• [EXERCISE PROMPT]:
The response should contain only those lines of the entries below that include the string "профсоюзов".

• [RECORD EXTRACTS]:
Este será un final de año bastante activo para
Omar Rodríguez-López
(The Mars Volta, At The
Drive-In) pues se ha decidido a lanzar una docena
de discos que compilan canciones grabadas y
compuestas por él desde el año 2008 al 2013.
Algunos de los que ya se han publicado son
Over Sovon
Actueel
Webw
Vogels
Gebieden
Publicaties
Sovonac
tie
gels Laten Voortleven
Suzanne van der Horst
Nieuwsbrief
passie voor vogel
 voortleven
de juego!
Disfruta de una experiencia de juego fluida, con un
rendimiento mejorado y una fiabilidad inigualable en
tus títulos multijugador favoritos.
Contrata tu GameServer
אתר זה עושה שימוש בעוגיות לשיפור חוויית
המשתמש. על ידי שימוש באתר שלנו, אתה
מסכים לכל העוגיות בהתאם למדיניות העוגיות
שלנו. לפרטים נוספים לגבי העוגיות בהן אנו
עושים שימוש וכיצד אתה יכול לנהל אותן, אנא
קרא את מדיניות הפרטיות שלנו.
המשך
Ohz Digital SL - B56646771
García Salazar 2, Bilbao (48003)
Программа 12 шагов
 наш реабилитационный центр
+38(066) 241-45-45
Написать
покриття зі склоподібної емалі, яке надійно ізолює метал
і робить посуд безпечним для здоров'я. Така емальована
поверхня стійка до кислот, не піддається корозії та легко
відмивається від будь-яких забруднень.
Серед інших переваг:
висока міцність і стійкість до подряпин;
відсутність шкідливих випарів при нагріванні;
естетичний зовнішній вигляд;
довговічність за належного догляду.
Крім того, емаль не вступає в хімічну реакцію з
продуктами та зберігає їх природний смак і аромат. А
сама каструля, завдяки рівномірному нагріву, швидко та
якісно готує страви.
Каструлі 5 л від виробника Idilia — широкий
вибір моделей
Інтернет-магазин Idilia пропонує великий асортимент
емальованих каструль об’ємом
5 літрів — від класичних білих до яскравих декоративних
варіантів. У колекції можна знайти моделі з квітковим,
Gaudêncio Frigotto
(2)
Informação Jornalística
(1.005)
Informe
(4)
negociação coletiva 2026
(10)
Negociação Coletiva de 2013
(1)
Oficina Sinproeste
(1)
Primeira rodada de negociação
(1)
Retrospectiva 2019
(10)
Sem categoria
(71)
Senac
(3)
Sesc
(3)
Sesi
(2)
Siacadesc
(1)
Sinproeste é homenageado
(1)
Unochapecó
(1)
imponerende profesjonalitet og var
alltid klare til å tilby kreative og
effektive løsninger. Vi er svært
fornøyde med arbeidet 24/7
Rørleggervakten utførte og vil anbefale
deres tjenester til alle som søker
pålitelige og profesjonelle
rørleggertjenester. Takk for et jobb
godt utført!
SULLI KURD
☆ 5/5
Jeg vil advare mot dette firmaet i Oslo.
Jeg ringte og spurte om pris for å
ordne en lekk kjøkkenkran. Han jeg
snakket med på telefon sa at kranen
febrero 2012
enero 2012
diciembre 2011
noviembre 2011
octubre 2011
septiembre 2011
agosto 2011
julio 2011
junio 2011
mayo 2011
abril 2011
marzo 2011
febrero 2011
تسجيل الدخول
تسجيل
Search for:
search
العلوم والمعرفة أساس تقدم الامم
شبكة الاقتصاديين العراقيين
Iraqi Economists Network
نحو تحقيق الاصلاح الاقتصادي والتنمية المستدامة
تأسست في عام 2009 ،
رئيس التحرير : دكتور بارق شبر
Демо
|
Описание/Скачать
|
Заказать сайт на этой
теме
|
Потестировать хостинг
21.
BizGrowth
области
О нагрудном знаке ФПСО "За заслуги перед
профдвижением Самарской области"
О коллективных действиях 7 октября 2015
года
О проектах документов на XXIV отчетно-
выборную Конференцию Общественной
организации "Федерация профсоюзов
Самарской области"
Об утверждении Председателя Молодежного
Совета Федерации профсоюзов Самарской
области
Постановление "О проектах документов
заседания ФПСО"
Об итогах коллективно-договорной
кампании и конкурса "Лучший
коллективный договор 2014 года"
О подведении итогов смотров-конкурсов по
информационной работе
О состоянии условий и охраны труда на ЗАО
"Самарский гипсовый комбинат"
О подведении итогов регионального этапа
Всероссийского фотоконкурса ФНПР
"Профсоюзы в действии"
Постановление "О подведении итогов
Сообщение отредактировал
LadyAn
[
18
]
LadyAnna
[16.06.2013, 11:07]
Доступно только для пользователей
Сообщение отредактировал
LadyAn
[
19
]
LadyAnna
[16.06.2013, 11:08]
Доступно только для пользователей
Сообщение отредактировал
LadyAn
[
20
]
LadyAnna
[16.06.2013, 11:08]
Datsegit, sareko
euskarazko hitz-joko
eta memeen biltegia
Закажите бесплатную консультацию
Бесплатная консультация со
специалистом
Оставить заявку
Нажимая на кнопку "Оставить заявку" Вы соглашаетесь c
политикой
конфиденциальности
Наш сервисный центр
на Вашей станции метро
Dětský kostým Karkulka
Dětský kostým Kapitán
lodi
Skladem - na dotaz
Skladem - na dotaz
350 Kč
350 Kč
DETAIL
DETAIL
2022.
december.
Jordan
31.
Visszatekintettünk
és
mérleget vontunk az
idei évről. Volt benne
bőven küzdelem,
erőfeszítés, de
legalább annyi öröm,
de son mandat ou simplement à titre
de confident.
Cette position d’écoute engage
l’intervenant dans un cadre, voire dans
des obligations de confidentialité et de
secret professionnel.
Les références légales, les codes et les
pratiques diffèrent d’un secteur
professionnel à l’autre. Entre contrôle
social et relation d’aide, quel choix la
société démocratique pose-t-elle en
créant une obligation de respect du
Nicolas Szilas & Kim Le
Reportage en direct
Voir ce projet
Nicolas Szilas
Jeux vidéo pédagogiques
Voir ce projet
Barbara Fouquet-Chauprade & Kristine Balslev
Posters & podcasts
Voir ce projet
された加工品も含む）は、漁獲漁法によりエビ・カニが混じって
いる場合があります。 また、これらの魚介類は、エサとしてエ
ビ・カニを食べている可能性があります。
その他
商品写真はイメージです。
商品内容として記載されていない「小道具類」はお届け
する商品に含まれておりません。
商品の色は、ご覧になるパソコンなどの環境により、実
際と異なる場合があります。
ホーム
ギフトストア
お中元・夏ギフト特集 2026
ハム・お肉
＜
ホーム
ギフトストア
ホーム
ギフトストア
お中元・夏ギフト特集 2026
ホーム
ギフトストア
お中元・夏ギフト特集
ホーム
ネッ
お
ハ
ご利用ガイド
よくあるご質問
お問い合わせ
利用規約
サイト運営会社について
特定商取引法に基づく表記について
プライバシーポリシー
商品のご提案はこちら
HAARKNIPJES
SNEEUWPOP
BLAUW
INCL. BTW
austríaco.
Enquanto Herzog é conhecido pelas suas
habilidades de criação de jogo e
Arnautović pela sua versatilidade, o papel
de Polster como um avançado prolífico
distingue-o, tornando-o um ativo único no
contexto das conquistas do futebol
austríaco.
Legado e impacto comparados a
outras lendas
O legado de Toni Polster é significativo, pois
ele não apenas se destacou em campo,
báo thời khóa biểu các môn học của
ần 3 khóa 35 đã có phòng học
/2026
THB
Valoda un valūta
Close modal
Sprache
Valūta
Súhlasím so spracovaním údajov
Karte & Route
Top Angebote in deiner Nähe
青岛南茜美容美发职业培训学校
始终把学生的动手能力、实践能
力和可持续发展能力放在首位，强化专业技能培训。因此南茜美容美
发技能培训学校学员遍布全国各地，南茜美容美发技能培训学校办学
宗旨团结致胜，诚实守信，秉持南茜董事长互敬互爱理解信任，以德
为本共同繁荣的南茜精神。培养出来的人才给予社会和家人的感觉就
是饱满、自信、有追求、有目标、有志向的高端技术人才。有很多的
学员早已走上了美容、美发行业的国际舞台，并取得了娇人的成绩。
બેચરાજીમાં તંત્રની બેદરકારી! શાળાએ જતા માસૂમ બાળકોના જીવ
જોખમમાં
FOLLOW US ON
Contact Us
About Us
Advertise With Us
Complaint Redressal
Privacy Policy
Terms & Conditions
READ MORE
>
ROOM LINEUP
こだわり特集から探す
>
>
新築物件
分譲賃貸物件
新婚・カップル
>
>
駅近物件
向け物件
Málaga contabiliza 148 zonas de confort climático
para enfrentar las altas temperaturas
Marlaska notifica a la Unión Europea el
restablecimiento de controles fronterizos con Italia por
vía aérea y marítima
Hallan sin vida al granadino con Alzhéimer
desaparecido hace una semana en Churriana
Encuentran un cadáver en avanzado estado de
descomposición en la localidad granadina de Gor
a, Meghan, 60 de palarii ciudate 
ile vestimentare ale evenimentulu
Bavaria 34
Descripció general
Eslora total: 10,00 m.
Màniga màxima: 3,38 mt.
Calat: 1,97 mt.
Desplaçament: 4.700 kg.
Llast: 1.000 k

• [EXPECTED OUTPUT]:
организации "Федерация профсоюзов
Совета Федерации профсоюзов Самарской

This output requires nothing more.